**HOW TO COMPLETE THIS TASK:** Below are the entries. Transcribe exactly the lines from the one with "No plea was" through the one with "Comments from various", ends included, and leave out all others.

Saved data entries

::::

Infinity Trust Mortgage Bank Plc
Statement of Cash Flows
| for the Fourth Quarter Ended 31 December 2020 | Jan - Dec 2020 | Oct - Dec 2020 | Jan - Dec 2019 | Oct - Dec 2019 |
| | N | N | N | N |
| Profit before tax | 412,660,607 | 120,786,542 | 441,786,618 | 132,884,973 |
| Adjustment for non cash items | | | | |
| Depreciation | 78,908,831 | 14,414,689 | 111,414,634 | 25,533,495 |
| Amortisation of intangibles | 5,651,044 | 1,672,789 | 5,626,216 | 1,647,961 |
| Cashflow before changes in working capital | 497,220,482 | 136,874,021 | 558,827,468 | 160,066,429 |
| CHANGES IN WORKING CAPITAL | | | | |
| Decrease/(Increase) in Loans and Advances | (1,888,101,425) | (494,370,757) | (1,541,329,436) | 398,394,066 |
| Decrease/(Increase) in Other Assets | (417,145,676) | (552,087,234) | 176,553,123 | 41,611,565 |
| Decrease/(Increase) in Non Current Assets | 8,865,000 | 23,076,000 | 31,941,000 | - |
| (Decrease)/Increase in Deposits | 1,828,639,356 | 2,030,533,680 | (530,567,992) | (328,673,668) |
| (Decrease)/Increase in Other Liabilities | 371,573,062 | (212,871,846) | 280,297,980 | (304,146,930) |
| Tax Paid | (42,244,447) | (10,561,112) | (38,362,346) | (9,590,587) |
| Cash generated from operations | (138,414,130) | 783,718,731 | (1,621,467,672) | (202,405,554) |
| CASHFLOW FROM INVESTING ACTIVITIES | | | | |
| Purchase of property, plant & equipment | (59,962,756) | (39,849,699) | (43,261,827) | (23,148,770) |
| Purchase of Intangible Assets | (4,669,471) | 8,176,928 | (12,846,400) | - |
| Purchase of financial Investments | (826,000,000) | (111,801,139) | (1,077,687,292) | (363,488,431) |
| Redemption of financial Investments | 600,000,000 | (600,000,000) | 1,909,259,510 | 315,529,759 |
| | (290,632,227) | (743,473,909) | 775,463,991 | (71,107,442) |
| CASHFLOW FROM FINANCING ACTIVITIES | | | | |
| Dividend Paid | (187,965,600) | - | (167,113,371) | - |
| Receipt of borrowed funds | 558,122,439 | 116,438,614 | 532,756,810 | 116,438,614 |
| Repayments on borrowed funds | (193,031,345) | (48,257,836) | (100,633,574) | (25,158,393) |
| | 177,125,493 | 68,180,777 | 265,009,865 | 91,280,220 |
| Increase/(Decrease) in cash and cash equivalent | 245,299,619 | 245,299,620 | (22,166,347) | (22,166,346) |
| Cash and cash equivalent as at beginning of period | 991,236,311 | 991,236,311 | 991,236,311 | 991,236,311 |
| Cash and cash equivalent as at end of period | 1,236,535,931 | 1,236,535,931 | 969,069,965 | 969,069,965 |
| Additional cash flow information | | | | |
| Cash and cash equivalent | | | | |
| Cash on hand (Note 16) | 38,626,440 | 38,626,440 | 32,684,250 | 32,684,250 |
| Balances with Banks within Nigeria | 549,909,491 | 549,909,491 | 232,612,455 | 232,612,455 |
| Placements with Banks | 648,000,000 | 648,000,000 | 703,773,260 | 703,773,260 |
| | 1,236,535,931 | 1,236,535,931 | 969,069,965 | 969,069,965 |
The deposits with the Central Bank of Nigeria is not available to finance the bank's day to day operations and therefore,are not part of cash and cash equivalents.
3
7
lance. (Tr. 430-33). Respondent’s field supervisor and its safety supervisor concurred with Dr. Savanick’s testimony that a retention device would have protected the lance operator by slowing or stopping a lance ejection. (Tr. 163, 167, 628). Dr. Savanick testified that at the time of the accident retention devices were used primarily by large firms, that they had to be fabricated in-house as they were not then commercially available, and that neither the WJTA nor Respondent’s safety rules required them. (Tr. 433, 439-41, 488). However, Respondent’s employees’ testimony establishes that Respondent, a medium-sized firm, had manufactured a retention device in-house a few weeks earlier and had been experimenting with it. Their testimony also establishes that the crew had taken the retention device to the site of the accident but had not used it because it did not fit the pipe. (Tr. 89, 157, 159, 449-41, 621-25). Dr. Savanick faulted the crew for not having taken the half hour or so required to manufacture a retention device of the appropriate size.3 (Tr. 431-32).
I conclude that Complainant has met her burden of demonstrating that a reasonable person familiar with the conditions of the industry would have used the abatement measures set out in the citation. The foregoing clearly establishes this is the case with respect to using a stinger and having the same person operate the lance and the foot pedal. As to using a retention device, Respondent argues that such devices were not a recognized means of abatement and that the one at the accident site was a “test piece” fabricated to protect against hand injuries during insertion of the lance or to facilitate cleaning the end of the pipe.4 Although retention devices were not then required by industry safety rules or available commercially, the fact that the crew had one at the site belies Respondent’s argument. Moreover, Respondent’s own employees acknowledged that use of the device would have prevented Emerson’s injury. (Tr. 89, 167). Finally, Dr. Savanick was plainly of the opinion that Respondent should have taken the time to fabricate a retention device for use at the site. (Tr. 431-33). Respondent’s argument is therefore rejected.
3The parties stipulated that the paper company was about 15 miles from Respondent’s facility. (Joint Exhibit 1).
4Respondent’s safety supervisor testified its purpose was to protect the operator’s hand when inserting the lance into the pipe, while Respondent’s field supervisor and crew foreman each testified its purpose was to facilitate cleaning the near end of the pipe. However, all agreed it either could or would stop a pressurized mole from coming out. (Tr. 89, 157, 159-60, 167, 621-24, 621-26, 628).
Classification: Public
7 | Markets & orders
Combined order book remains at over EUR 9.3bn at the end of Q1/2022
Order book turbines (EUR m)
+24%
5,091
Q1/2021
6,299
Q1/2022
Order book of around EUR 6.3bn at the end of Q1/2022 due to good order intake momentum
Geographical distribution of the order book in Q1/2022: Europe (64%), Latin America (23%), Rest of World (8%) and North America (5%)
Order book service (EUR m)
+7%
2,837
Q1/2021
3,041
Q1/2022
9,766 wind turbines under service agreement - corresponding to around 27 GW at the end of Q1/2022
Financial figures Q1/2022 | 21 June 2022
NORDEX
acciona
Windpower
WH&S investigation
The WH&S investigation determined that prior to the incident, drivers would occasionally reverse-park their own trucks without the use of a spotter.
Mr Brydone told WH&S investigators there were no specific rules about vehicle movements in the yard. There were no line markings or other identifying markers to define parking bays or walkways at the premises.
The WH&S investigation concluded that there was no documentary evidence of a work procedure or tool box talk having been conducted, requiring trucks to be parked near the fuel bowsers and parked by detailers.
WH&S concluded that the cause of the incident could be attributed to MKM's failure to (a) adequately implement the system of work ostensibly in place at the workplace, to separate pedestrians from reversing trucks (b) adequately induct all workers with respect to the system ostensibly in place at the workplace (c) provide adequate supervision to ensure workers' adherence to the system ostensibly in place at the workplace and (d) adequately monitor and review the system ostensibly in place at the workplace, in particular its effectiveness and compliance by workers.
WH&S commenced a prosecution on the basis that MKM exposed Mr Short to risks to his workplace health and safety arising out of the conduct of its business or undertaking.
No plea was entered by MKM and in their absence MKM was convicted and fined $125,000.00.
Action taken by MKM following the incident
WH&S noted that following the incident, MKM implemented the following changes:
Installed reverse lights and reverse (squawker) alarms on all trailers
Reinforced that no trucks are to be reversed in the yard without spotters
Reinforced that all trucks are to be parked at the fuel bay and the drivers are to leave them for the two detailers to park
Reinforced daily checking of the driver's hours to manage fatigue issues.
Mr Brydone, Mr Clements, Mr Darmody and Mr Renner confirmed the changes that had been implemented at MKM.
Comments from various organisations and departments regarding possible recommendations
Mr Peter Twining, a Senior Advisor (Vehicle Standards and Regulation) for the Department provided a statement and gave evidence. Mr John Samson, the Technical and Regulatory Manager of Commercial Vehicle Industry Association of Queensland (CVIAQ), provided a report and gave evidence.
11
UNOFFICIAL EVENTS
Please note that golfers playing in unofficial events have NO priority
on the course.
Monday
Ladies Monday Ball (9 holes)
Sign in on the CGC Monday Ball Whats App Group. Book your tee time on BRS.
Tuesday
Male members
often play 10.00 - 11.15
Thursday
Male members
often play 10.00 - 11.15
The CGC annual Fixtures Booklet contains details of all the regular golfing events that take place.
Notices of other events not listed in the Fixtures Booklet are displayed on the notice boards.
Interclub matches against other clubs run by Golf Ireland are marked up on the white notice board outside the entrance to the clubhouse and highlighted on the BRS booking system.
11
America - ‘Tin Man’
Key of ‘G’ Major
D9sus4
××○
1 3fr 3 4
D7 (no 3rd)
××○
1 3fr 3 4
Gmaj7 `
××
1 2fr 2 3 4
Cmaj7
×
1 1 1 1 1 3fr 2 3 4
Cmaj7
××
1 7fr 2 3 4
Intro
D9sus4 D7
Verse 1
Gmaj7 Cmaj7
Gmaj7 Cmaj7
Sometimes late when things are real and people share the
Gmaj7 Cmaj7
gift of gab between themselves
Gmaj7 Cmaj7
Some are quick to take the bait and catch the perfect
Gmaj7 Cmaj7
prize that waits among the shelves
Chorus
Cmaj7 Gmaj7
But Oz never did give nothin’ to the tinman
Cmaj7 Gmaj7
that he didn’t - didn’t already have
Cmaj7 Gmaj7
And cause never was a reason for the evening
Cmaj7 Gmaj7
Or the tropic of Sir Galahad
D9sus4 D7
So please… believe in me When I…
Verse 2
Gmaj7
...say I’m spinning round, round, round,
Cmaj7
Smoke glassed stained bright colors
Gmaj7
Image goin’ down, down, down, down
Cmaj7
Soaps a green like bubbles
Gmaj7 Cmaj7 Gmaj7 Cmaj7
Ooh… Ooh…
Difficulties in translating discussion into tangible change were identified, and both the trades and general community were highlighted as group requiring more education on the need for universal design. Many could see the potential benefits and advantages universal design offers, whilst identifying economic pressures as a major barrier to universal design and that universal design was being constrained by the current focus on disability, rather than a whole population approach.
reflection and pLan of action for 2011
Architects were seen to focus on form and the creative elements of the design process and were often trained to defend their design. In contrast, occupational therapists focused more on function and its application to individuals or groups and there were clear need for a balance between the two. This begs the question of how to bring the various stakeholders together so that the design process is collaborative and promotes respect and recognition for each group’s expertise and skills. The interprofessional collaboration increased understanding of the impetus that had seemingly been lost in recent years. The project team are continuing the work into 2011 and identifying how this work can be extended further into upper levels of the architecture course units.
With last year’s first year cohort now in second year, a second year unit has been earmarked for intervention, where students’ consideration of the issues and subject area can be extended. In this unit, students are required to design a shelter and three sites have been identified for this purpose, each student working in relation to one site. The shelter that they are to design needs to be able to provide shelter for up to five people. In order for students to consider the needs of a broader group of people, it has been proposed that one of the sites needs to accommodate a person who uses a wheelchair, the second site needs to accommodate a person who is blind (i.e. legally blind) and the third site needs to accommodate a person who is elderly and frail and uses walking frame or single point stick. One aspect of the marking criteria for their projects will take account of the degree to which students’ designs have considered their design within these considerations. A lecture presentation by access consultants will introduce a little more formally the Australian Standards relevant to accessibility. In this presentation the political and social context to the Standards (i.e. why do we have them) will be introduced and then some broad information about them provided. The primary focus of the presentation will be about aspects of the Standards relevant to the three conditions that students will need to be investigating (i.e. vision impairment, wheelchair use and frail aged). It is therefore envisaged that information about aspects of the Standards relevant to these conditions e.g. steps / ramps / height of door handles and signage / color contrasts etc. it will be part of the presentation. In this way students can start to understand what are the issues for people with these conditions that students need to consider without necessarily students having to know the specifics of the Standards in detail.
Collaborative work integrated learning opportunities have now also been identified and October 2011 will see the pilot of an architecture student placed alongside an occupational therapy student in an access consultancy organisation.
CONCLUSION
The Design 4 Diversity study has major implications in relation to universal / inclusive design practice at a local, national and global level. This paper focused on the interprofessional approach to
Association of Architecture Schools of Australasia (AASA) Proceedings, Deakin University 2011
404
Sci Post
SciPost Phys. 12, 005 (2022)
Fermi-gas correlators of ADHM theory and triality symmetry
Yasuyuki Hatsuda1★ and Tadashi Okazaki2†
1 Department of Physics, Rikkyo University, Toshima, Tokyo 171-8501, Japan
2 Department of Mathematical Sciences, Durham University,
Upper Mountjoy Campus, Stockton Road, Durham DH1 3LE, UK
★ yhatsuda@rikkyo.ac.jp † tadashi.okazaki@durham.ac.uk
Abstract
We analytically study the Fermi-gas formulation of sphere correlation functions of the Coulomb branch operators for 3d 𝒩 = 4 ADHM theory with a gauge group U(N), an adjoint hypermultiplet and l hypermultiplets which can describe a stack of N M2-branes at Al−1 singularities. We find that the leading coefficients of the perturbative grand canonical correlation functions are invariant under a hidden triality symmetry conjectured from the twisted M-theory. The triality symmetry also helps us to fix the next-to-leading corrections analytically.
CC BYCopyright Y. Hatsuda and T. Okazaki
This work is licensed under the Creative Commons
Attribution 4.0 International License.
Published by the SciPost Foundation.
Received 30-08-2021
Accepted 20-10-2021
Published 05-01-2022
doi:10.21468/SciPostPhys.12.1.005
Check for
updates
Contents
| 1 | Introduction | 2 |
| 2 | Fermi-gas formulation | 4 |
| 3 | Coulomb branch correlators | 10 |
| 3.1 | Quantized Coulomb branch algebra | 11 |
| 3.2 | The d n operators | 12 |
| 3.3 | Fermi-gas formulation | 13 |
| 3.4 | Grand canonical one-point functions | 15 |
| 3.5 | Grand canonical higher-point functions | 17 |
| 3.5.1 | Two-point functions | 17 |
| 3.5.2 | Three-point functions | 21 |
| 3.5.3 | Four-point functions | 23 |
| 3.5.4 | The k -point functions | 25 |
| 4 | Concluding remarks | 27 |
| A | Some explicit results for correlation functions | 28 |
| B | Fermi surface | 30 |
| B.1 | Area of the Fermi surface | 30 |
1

::::

**SOLUTION:**
No plea was entered by MKM and in their absence MKM was convicted and fined $125,000.00.
Action taken by MKM following the incident
WH&S noted that following the incident, MKM implemented the following changes:
Installed reverse lights and reverse (squawker) alarms on all trailers
Reinforced that no trucks are to be reversed in the yard without spotters
Reinforced that all trucks are to be parked at the fuel bay and the drivers are to leave them for the two detailers to park
Reinforced daily checking of the driver's hours to manage fatigue issues.
Mr Brydone, Mr Clements, Mr Darmody and Mr Renner confirmed the changes that had been implemented at MKM.
Comments from various organisations and departments regarding possible recommendations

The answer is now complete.